PROVIDED RECORDS.
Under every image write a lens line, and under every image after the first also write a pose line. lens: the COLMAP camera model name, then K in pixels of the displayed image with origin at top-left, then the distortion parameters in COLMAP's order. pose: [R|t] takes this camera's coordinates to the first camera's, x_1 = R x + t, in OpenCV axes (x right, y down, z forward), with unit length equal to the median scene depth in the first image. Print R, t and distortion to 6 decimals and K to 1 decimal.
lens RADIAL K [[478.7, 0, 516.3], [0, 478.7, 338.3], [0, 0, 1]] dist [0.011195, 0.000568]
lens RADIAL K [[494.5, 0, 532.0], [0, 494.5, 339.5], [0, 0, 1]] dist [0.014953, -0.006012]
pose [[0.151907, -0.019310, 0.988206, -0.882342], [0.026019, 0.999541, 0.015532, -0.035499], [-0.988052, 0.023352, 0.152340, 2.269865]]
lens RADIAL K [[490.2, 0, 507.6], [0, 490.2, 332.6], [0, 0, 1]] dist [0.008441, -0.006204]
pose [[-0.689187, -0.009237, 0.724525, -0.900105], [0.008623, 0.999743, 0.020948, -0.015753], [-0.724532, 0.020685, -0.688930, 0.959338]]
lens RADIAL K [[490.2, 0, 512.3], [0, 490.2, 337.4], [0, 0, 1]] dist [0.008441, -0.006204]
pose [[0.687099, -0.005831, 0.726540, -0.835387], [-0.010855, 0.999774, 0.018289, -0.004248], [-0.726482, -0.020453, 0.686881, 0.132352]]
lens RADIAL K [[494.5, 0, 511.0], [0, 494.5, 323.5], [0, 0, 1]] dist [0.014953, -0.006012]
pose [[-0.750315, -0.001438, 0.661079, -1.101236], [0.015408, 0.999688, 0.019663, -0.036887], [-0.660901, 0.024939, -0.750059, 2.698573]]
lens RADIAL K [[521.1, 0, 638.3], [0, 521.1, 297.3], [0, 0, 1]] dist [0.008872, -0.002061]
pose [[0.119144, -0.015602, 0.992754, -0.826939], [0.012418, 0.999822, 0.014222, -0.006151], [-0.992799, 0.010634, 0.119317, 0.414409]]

WORK INSTRUCTION. Please reproduce the records exactly, without leaving any out.

TASK RESULT.
Under every image write a lens line, and under every image after the first also write a pose line. lens: the COLMAP camera model name, then K in pixels of the displayed image with origin at top-left, then the distortion parameters in COLMAP's order. pose: [R|t] takes this camera's coordinates to the first camera's, x_1 = R x + t, in OpenCV axes (x right, y down, z forward), with unit length equal to the median scene depth in the first image. Print R, t and distortion to 6 decimals and K to 1 decimal.
lens RADIAL K [[478.7, 0, 516.3], [0, 478.7, 338.3], [0, 0, 1]] dist [0.011195, 0.000568]
lens RADIAL K [[494.5, 0, 532.0], [0, 494.5, 339.5], [0, 0, 1]] dist [0.014953, -0.006012]
pose [[0.151907, -0.019310, 0.988206, -0.882342], [0.026019, 0.999541, 0.015532, -0.035499], [-0.988052, 0.023352, 0.152340, 2.269865]]
lens RADIAL K [[490.2, 0, 507.6], [0, 490.2, 332.6], [0, 0, 1]] dist [0.008441, -0.006204]
pose [[-0.689187, -0.009237, 0.724525, -0.900105], [0.008623, 0.999743, 0.020948, -0.015753], [-0.724532, 0.020685, -0.688930, 0.959338]]
lens RADIAL K [[490.2, 0, 512.3], [0, 490.2, 337.4], [0, 0, 1]] dist [0.008441, -0.006204]
pose [[0.687099, -0.005831, 0.726540, -0.835387], [-0.010855, 0.999774, 0.018289, -0.004248], [-0.726482, -0.020453, 0.686881, 0.132352]]
lens RADIAL K [[494.5, 0, 511.0], [0, 494.5, 323.5], [0, 0, 1]] dist [0.014953, -0.006012]
pose [[-0.750315, -0.001438, 0.661079, -1.101236], [0.015408, 0.999688, 0.019663, -0.036887], [-0.660901, 0.024939, -0.750059, 2.698573]]
lens RADIAL K [[521.1, 0, 638.3], [0, 521.1, 297.3], [0, 0, 1]] dist [0.008872, -0.002061]
pose [[0.119144, -0.015602, 0.992754, -0.826939], [0.012418, 0.999822, 0.014222, -0.006151], [-0.992799, 0.010634, 0.119317, 0.414409]]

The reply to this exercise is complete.